During questions, Rep. Lantos asked Dr. Dybul to respond to critics of funding for the ABC strategy. Dr. Dybul stressed the importance of acting on evidence-based data and reiterated his view that data show that “a comprehensive ABC approach…is the most effective approach in a generalized epidemic because 90 percent of infections are sexually transmitted and so we are fundamentally changing behaviors.” Pointing out that the “most at-risk people are young adults,” he said that, in countries such as Kenya, Namibia, Ethiopia and Uganda, there is a clear correlation between declines in HIV/AIDS prevalence and delayed debuts of sexual activity. Dr. Dybul said that “the approach has always been to provide information” and then let people make their own decisions. He stressed that this is a “gender issue,” stating that “young women need to know they don’t have to engage in sexual activity.”

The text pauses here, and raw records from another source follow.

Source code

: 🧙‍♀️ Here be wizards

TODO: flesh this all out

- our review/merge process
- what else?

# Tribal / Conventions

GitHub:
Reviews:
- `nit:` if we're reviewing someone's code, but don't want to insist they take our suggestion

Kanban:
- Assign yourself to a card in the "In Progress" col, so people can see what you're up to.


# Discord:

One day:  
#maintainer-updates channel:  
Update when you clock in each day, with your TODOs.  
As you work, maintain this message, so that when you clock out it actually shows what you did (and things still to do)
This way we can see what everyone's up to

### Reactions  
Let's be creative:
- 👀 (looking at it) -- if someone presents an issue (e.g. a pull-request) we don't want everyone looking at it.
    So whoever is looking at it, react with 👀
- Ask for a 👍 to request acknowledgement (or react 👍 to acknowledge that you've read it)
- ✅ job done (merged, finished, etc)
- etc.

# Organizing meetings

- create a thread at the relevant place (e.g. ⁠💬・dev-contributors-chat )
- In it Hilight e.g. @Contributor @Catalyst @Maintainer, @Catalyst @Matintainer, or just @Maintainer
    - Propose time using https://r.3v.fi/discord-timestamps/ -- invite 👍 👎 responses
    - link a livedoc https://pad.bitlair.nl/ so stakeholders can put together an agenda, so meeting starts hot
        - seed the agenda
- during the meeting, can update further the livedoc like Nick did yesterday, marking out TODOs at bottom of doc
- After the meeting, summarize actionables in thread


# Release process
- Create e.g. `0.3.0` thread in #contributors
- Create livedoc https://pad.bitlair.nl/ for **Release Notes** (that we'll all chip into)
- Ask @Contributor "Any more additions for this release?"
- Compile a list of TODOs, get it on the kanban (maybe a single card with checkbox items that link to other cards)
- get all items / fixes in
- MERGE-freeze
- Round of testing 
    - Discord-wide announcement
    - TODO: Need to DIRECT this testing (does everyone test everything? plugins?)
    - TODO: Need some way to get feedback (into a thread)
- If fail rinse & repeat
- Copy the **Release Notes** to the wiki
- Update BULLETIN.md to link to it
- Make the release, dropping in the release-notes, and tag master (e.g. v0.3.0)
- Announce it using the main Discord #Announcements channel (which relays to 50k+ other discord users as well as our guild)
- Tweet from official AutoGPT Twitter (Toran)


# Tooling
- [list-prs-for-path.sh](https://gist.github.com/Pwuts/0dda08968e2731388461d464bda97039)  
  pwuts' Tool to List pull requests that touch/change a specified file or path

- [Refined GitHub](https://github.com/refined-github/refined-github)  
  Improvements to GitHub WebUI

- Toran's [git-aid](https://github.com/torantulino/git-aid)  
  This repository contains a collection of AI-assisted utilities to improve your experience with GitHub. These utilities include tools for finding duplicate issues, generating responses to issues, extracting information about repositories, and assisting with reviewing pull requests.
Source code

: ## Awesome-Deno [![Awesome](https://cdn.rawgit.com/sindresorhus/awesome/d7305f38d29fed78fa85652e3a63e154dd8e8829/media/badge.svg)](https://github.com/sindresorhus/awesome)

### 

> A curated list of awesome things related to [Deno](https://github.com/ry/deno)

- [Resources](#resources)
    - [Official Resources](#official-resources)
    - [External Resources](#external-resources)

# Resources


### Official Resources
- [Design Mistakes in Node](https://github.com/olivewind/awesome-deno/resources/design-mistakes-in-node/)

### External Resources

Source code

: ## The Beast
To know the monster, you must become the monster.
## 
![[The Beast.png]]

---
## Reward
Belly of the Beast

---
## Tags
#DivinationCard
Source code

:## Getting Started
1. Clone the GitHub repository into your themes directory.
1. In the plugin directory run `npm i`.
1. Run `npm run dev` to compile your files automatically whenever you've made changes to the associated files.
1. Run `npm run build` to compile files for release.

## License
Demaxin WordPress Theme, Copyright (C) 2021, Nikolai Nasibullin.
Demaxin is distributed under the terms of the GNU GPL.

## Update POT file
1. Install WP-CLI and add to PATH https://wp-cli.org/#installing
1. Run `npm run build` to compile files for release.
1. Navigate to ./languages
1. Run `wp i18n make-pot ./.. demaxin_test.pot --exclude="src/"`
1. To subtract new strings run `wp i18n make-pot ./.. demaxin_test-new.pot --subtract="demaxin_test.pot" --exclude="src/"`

Rep. Russ Carnahan (D-MO) noted the concerns expressed in the IOM and GAO reports over the funding formula and said that “more flexibility” may be needed. Dr. Dybul assured the committee that there is “enormous flexibility in the system” and emphasized that the ABC strategy was “designed in Africa.” He affirmed that “the evidence and the data are there” and said that a comprehensive ABC program helps young people “to respect themselves, to respect others” and “does wonders for gender rights.”
Rep. Chris Smith (R-NJ) stressed that “the ABC model is evidence based” and that “people’s behavior can change.” Regarding HIV/AIDS and prostitution, he said that we should “try to ensure that we do not become enablers of sex trafficking and prostitution,” citing the need to “differentiate between those organizations that help women in brothels” while not partnering with brothel owners.